**Problem to solve:** Find every line in the records below that contains the word "Research", and copy each of those lines out in full.
#### Records supplied
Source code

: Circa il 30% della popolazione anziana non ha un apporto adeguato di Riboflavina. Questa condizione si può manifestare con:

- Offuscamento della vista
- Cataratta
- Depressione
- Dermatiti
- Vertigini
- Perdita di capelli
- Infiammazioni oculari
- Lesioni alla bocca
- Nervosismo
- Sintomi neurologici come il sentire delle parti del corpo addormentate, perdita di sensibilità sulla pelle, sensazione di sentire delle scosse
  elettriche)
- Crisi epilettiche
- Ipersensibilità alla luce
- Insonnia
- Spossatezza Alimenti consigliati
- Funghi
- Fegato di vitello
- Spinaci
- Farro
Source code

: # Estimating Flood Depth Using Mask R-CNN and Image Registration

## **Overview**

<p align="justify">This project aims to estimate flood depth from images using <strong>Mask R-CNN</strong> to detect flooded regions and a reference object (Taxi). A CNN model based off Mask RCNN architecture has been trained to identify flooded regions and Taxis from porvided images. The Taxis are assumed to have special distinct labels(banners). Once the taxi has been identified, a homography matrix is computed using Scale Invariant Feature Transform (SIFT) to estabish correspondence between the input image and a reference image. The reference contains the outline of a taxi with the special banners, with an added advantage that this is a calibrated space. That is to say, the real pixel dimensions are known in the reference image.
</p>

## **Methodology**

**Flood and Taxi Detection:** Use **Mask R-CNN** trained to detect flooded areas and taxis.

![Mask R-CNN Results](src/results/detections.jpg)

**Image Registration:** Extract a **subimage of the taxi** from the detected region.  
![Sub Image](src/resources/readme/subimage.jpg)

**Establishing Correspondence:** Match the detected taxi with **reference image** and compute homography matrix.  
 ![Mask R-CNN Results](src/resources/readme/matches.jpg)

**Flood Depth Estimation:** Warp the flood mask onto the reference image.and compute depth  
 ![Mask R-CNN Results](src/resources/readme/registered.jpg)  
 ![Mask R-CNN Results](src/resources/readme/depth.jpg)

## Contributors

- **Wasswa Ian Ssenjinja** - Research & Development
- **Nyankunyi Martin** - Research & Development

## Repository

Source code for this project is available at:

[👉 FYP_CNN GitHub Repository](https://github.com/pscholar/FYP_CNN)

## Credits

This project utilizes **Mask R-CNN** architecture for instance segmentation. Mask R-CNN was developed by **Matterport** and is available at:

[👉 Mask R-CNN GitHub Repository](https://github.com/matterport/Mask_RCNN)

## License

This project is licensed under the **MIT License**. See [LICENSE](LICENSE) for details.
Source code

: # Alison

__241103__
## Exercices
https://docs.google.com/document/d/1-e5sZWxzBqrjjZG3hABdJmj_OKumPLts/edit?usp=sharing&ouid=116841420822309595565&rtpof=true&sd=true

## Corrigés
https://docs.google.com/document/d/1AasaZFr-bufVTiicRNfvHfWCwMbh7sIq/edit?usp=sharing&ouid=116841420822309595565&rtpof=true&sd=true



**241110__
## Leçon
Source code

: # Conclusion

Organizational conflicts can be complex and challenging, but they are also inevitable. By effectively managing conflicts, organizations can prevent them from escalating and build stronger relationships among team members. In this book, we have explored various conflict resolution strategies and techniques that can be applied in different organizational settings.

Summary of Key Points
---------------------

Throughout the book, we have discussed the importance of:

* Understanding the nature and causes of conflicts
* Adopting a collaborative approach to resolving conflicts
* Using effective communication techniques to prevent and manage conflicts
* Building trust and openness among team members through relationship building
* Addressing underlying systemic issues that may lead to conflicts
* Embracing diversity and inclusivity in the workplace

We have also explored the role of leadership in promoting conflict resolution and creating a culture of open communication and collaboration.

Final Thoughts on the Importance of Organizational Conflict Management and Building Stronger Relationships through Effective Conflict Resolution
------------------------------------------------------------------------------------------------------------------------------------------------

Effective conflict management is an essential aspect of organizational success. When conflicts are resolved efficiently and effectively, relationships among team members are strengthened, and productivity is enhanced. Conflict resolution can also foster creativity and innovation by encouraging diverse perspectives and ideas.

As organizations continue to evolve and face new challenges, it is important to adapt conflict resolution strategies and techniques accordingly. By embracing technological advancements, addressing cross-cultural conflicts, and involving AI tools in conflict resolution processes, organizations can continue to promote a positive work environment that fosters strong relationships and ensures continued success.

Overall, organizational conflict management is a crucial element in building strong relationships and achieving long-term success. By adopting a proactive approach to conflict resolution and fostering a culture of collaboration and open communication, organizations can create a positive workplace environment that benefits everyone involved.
########
**Exercise result:**
- **Wasswa Ian Ssenjinja** - Research & Development
- **Nyankunyi Martin** - Research & Development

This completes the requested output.